You'll have heard about the super sewer, Thames Water's controversial plan to upgrade London's ability to deal with our poo. You'll probably have heard how it's going to add £80 a year to our water bills, cause disruption during the work, and possibly seen some reports about it being a colossal waste of money (£4.2bn) or, in a candidate for hyperbole of the year, Southwark council's leader calling a related planning decision "ludicrous and evil". But did you also know it's going to create three acres of public space along the river?
In much the same way as Victoria Embankment was created because of Bazalgette's Victorian sewer, several new bits of land will appear over the next decade — you can read more about them in the images above. (Fans of ventilation shafts will celebrate the addition of many more to the landscape.)
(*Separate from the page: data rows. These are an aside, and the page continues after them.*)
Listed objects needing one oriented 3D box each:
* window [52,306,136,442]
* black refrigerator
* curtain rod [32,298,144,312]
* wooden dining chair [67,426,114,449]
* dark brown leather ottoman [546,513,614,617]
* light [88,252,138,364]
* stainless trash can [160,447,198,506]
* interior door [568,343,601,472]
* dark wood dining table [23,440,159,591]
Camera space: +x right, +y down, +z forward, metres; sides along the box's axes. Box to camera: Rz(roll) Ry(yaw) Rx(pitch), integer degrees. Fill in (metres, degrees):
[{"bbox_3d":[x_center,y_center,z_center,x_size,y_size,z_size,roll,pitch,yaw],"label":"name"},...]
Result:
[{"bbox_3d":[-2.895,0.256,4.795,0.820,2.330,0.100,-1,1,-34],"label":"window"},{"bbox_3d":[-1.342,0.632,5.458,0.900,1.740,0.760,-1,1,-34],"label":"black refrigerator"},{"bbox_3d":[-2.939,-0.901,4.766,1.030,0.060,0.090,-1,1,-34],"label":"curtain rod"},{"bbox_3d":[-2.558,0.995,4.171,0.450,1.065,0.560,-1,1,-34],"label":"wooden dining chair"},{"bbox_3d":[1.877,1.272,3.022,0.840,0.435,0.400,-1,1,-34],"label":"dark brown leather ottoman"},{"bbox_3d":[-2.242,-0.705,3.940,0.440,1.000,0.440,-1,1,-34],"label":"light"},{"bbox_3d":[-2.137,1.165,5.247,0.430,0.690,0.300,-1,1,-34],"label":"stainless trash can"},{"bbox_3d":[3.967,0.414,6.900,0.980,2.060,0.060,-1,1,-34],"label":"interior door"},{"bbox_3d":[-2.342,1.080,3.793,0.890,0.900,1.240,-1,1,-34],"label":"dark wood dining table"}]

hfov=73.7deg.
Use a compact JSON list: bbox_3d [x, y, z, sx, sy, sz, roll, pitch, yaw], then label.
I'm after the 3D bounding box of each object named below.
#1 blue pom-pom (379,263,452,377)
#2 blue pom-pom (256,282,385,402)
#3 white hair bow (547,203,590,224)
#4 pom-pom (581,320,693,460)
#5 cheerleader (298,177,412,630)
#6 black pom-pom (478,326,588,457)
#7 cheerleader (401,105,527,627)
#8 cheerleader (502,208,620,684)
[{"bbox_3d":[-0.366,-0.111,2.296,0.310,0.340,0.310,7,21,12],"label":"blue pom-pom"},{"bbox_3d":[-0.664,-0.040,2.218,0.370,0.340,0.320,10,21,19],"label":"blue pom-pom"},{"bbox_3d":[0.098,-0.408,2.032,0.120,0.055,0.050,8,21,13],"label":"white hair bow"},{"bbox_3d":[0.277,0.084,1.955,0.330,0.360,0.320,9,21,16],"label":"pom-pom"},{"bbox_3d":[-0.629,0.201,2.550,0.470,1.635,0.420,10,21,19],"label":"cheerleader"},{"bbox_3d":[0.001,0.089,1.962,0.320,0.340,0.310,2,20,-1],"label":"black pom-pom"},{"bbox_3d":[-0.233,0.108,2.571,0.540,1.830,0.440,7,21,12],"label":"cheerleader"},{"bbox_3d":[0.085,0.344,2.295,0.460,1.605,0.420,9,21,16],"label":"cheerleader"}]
The sewer is needed because London's population is way over what Bazalgette had in mind — he designed for four million residents which, given the city's population at the time was two million, he doubtless thought was fine — but we're now at a record 8.6 million and counting. That's a lot of people using the loo and in 2013, 55m tonnes of storm sewerage ended up in the Thames because the system couldn't manage. Which is grim.
Planning permission for the super sewer (or the Thames Tideway Tunnel, to give it its posh name) was granted last year and financing is expected to be in place by summer. Assuming everything goes to plan, work will start in 2016 and be finished by 2023.